- DOCUMENT PASSAGE:
In the wind power industry, repowering is already commonplace.

“Confronted with aging equipment but convinced that their investment can continue to make a profit, project owners decide either to replace components on individual turbines such as the blades, gearboxes, and hubs, or to replace the site’s turbines entirely with new more powerful models,” I wrote. “Repowering can present project owners with a win-win opportunity: more power on the same footprint with fewer turbines, using an existing connection to the grid.”

I have been curious to learn whether the same dynamics that have turned wind repowering into a mature business are beginning to appear in the solar industry, too.

In my earlier story, I mentioned that a team of researchers at the National Renewable Energy Laboratory (NREL) was busy looking into the solar repowering market in the U.S. I recently spoke with two of those researchers, Heather Mirletz and Silvana Ovaitt, to get an update on their work.

“Repowering is a nascent practice in PV, with more questions than answers regarding how much and to what extent it is happening,” Mirletz and Ovaitt wrote with their colleagues Brian Mirletz and Matthew Prilliman in a paper presented at a technical conference in Montreal in June.

- EXERCISE SET:
- a) Answer these from the repowering passage, each on its own line:
(i) Which turbine components are named as parts that project owners may replace?
(ii) Which two NREL researchers did the writer recently speak with?
(iii) Where and when was the paper by Mirletz, Ovaitt, and their colleagues presented?
- b) Reproduce the stretch of the repowering passage from "In my earlier" through "Montreal in June.".
- c) Write what comes next in the repowering passage, picking up after its final sentence.

- GIVEN INFORMATION:
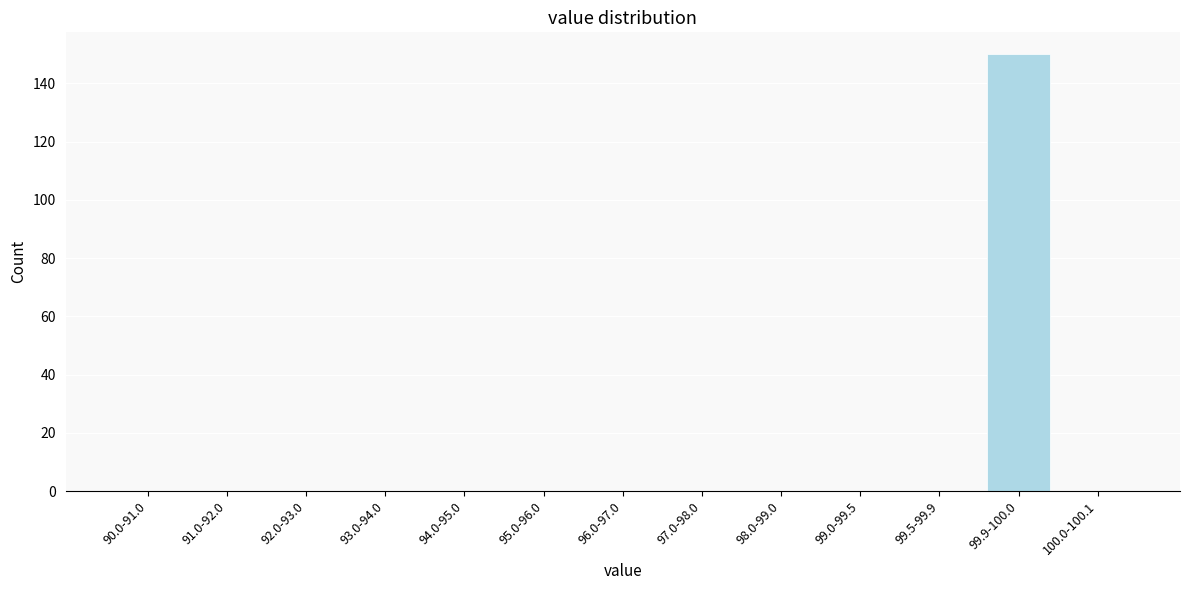

Reading left to right, transcribe all the data shown in this chart.

90.0-91.0=0	91.0-92.0=0	92.0-93.0=0	93.0-94.0=0	94.0-95.0=0	95.0-96.0=0	96.0-97.0=0	97.0-98.0=0	98.0-99.0=0	99.0-99.5=0	99.5-99.9=0	99.9-100.0=150	100.0-100.1=0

- EXERCISE RESPONSES:
- a)
(i) The blades, gearboxes, and hubs
(ii) Heather Mirletz and Silvana Ovaitt
(iii) At a technical conference in Montreal in June

- b)
In my earlier story, I mentioned that a team of researchers at the National Renewable Energy Laboratory (NREL) was busy looking into the solar repowering market in the U.S. I recently spoke with two of those researchers, Heather Mirletz and Silvana Ovaitt, to get an update on their work.

“Repowering is a nascent practice in PV, with more questions than answers regarding how much and to what extent it is happening,” Mirletz and Ovaitt wrote with their colleagues Brian Mirletz and Matthew Prilliman in a paper presented at a technical conference in Montreal in June.

- c)
“At the utility scale in the U.S., repowering remains uncommon due to significant economic and logistical barriers,” they added. “While there is growing interest, repowering is often prohibitively expensive, with most cases driven by reliability issues such as failures of inverters, backsheets, and trackers.”

I spoke with Mirletz and Ovaitt about some of those barriers and also about opportunities such as the potential to install battery energy storage systems when repowering solar projects.

This conversation has been edited for length and clarity.

Based on the industry experts you talked to, you estimated that solar repowering projects cost 10% to 30% more than greenfield projects. Does a similar price premium exist for wind repowering projects?

Heather Mirletz: Wind had a very clear business case where there's only certain sites that have a really nice wind resource. And their efficiency increases were essentially an order of magnitude more than the efficiency increases we are seeing in PV. We're continuing to get better at making more efficient modules, but it's not that same orders of magnitude jump. It's incremental.

There are the re-engineering costs. Like, We want to keep the racking, we want to keep the electrical balance of systems and all the cabling. But that's very hard to do, and that requires a lot more engineering time to figure out the fiddly little details. It makes every project a special snowflake to the point it takes a prohibitive amount of time for engineering. You're essentially doing a decommissioning, plus a new system, which is where that extra cost comes into it.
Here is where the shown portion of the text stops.